- [Supplied passage]
——

Last week I spoke at an event to celebrate the achievement of one such community at the St Wilfrid’s Centre in Sheffield. For nearly 30 years this community has been responding to the needs of homeless and vulnerable people. In 1990, a group of local volunteers started a day-centre. And in 2005, they decided that they wanted to start providing the homes that the people they worked with so desperately needed. After an amazing effort they were able to build St Wilfrid’s Place last year – an apartment block offering self-contained homes for 20 homeless people, managed by Great Places Housing Group.

The event also highlighted the work of the 13 cities involved in the European End Street Homelessness Campaign, Leeds Action To Create Homes (LATCH) and REACH Homes.

Leeds Action To Create Homes (LATCH) creates homes from derelict and rundown houses in Leeds for homeless people. They have some great films where you can see the impact of their work and watch staff and volunteers transform one house in Leeds that had been empty for seven years.

REACH Homes is based in Sheffield. It is a not-for-profit business which aims to change the housing market. Their eco-homes, converted from shipping containers, start from just £35,000, cost 90% less to heat than a traditional home and use more than 60% recycled local materials.  Their prototype one-bed house can be seen at Heeley City Farm by appointment.

The comments and questions from the audience made clear the many challenges in Sheffield – from the personal difficulties one person shared with us about remaining drug free when he left the streets, when his neighbours were still using drugs; to the public perception that no-one was helping the increasing number of people who were homeless.

However, there was an overwhelming sense of what is also working – community-led responses, and strong relationships between key statutory and voluntary sector organisations working together to focus on some of the most vulnerable homeless people.

So no easy answers, but a room full of determined people who are finding ways to create the homes we need and provide the support that will ensure it is possible to end street homelessness.

——

- [Excerpted data]

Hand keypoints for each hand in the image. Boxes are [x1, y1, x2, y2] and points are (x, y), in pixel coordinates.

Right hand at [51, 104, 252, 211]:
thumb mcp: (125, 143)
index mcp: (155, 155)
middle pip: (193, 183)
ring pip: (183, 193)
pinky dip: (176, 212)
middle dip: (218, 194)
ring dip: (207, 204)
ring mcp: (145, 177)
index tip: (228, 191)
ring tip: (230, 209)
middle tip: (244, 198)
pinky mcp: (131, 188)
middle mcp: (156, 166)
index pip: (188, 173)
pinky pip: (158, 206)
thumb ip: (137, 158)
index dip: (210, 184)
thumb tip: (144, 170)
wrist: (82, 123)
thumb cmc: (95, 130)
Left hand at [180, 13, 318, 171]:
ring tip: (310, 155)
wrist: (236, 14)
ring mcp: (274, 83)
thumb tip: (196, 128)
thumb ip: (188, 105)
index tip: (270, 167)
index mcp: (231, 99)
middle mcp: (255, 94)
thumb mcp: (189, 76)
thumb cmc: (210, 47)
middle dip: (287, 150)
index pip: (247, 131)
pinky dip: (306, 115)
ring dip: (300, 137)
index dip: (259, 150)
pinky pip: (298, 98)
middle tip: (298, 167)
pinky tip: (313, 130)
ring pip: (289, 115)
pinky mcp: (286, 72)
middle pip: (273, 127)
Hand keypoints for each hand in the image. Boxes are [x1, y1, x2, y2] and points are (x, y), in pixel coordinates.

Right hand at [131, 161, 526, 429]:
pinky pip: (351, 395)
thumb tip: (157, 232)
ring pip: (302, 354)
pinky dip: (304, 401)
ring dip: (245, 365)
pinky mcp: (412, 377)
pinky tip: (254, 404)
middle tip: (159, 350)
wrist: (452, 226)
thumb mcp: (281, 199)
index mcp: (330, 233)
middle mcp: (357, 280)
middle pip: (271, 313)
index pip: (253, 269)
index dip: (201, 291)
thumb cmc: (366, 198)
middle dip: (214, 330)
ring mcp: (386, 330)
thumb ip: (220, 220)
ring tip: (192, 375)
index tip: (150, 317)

——

Could you reproduce the piece above on homelessness work in Sheffield and Leeds, word for word and in full?

Last week I spoke at an event to celebrate the achievement of one such community at the St Wilfrid’s Centre in Sheffield. For nearly 30 years this community has been responding to the needs of homeless and vulnerable people. In 1990, a group of local volunteers started a day-centre. And in 2005, they decided that they wanted to start providing the homes that the people they worked with so desperately needed. After an amazing effort they were able to build St Wilfrid’s Place last year – an apartment block offering self-contained homes for 20 homeless people, managed by Great Places Housing Group.

The event also highlighted the work of the 13 cities involved in the European End Street Homelessness Campaign, Leeds Action To Create Homes (LATCH) and REACH Homes.

Leeds Action To Create Homes (LATCH) creates homes from derelict and rundown houses in Leeds for homeless people. They have some great films where you can see the impact of their work and watch staff and volunteers transform one house in Leeds that had been empty for seven years.

REACH Homes is based in Sheffield. It is a not-for-profit business which aims to change the housing market. Their eco-homes, converted from shipping containers, start from just £35,000, cost 90% less to heat than a traditional home and use more than 60% recycled local materials.  Their prototype one-bed house can be seen at Heeley City Farm by appointment.

The comments and questions from the audience made clear the many challenges in Sheffield – from the personal difficulties one person shared with us about remaining drug free when he left the streets, when his neighbours were still using drugs; to the public perception that no-one was helping the increasing number of people who were homeless.

However, there was an overwhelming sense of what is also working – community-led responses, and strong relationships between key statutory and voluntary sector organisations working together to focus on some of the most vulnerable homeless people.

So no easy answers, but a room full of determined people who are finding ways to create the homes we need and provide the support that will ensure it is possible to end street homelessness.